WHAT IS NEEDED: Copy each record exactly as it reads, leaving out any pictures it holds.

Top of DATA TO EXAMINE

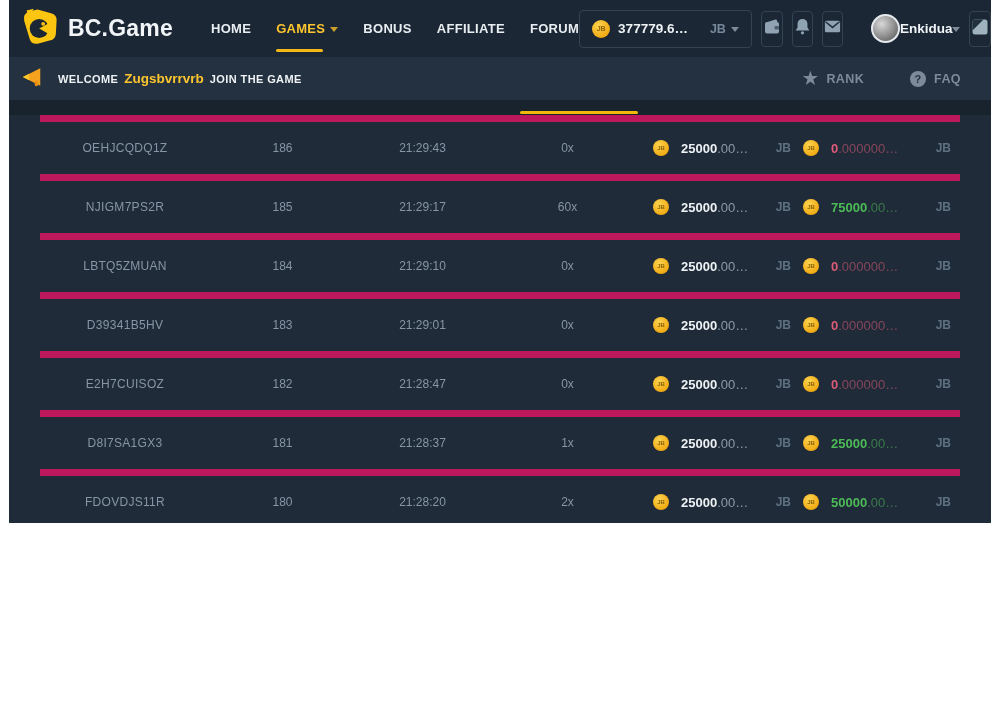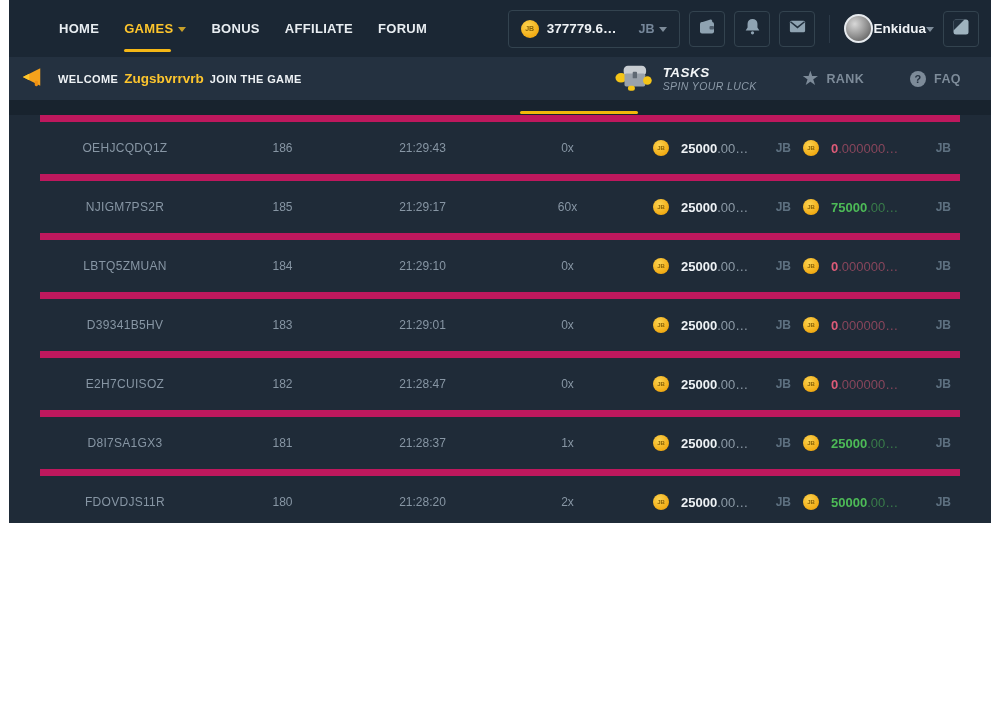--- a/index.html
+++ b/index.html
@@ -79,20 +79,32 @@
   .profit-cell.lose .int{color:#dd5b78;}
   .profit-cell.lose .dec{color:rgba(221,91,120,0.55);}
 </style>
 </head>
 <body>
 
 <div class="page">
   <div class="app">
 
     <div class="topnav">
+      <div class="logo">
+        <span>
+          <svg width="38" height="38" viewBox="0 0 48 48">
+            <path fill="#fcc50f" d="M11 4 L21 2 L39 7 Q45 9 45 15 L44 33 Q43 40 36 41 L21 45 Q13 46 11 39 L4 16 Q2 7 11 4 Z"></path>
+            <path fill="#fcc50f" d="M7 3 L16 1 L10 12 Z"></path>
+            <circle cx="23" cy="26" r="12" fill="#1b2734"></circle>
+            <path d="M23 26 L39 17 L39 35 Z" fill="#fcc50f"></path>
+            <circle cx="28" cy="20" r="2.4" fill="#fcc50f"></circle>
+          </svg>
+        </span>
+        <span class="logo-text">BC.Game</span>
+      </div>
 
       <div class="menu">
         <div class="nav-item">
           <span>HOME</span>
         </div>
         <div class="nav-item active">
           <span>GAMES</span>
           <span class="caret"></span>
         </div>
         <div class="nav-item">
@@ -167,36 +179,20 @@
           <rect x="15" y="16" width="3.5" height="6" rx="1.5" fill="#ef8f12"></rect>
         </svg>
       </span>
       <div class="welcome">
         <span class="w-pre">WELCOME</span>
         <span class="w-user">Zugsbvrrvrb</span>
         <span class="w-suf">JOIN THE GAME</span>
       </div>
 
       <div class="banner-right">
-        <div class="tasks">
-          <span>
-            <svg width="38" height="32" viewBox="0 0 44 36">
-              <ellipse cx="7" cy="19" rx="6.5" ry="5.5" fill="#f5c518"></ellipse>
-              <rect x="10" y="5" width="26" height="12" rx="5" fill="#c8cdd2"></rect>
-              <rect x="11" y="14" width="24" height="15" rx="2" fill="#9aa2ab"></rect>
-              <rect x="20.5" y="12" width="5" height="7.5" rx="1" fill="#5f6973"></rect>
-              <circle cx="37.5" cy="22" r="5" fill="#f5c518"></circle>
-              <rect x="15" y="28" width="8" height="6" rx="2.5" fill="#f5c518"></rect>
-            </svg>
-          </span>
-          <span class="tasks-txt">
-            <span class="tasks-title">TASKS</span>
-            <span class="tasks-sub">SPIN YOUR LUCK</span>
-          </span>
-        </div>
         <div class="pill">
           <span class="star">★</span>
           <span>RANK</span>
         </div>
         <div class="pill">
           <span class="qmark">?</span>
           <span>FAQ</span>
         </div>
       </div>
     </div>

Bottom of DATA TO EXAMINE

SOLVED PROBLEM:
--- a/index.html
+++ b/index.html
@@ -79,20 +79,32 @@
   .profit-cell.lose .int{color:#dd5b78;}
   .profit-cell.lose .dec{color:rgba(221,91,120,0.55);}
 </style>
 </head>
 <body>
 
 <div class="page">
   <div class="app">
 
     <div class="topnav">
+      <div class="logo">
+        <span>
+          <svg width="38" height="38" viewBox="0 0 48 48">
+            <path fill="#fcc50f" d="M11 4 L21 2 L39 7 Q45 9 45 15 L44 33 Q43 40 36 41 L21 45 Q13 46 11 39 L4 16 Q2 7 11 4 Z"></path>
+            <path fill="#fcc50f" d="M7 3 L16 1 L10 12 Z"></path>
+            <circle cx="23" cy="26" r="12" fill="#1b2734"></circle>
+            <path d="M23 26 L39 17 L39 35 Z" fill="#fcc50f"></path>
+            <circle cx="28" cy="20" r="2.4" fill="#fcc50f"></circle>
+          </svg>
+        </span>
+        <span class="logo-text">BC.Game</span>
+      </div>
 
       <div class="menu">
         <div class="nav-item">
           <span>HOME</span>
         </div>
         <div class="nav-item active">
           <span>GAMES</span>
           <span class="caret"></span>
         </div>
         <div class="nav-item">
@@ -167,36 +179,20 @@
           <rect x="15" y="16" width="3.5" height="6" rx="1.5" fill="#ef8f12"></rect>
         </svg>
       </span>
       <div class="welcome">
         <span class="w-pre">WELCOME</span>
         <span class="w-user">Zugsbvrrvrb</span>
         <span class="w-suf">JOIN THE GAME</span>
       </div>
 
       <div class="banner-right">
-        <div class="tasks">
-          <span>
-            <svg width="38" height="32" viewBox="0 0 44 36">
-              <ellipse cx="7" cy="19" rx="6.5" ry="5.5" fill="#f5c518"></ellipse>
-              <rect x="10" y="5" width="26" height="12" rx="5" fill="#c8cdd2"></rect>
-              <rect x="11" y="14" width="24" height="15" rx="2" fill="#9aa2ab"></rect>
-              <rect x="20.5" y="12" width="5" height="7.5" rx="1" fill="#5f6973"></rect>
-              <circle cx="37.5" cy="22" r="5" fill="#f5c518"></circle>
-              <rect x="15" y="28" width="8" height="6" rx="2.5" fill="#f5c518"></rect>
-            </svg>
-          </span>
-          <span class="tasks-txt">
-            <span class="tasks-title">TASKS</span>
-            <span class="tasks-sub">SPIN YOUR LUCK</span>
-          </span>
-        </div>
         <div class="pill">
           <span class="star">★</span>
           <span>RANK</span>
         </div>
         <div class="pill">
           <span class="qmark">?</span>
           <span>FAQ</span>
         </div>
       </div>
     </div>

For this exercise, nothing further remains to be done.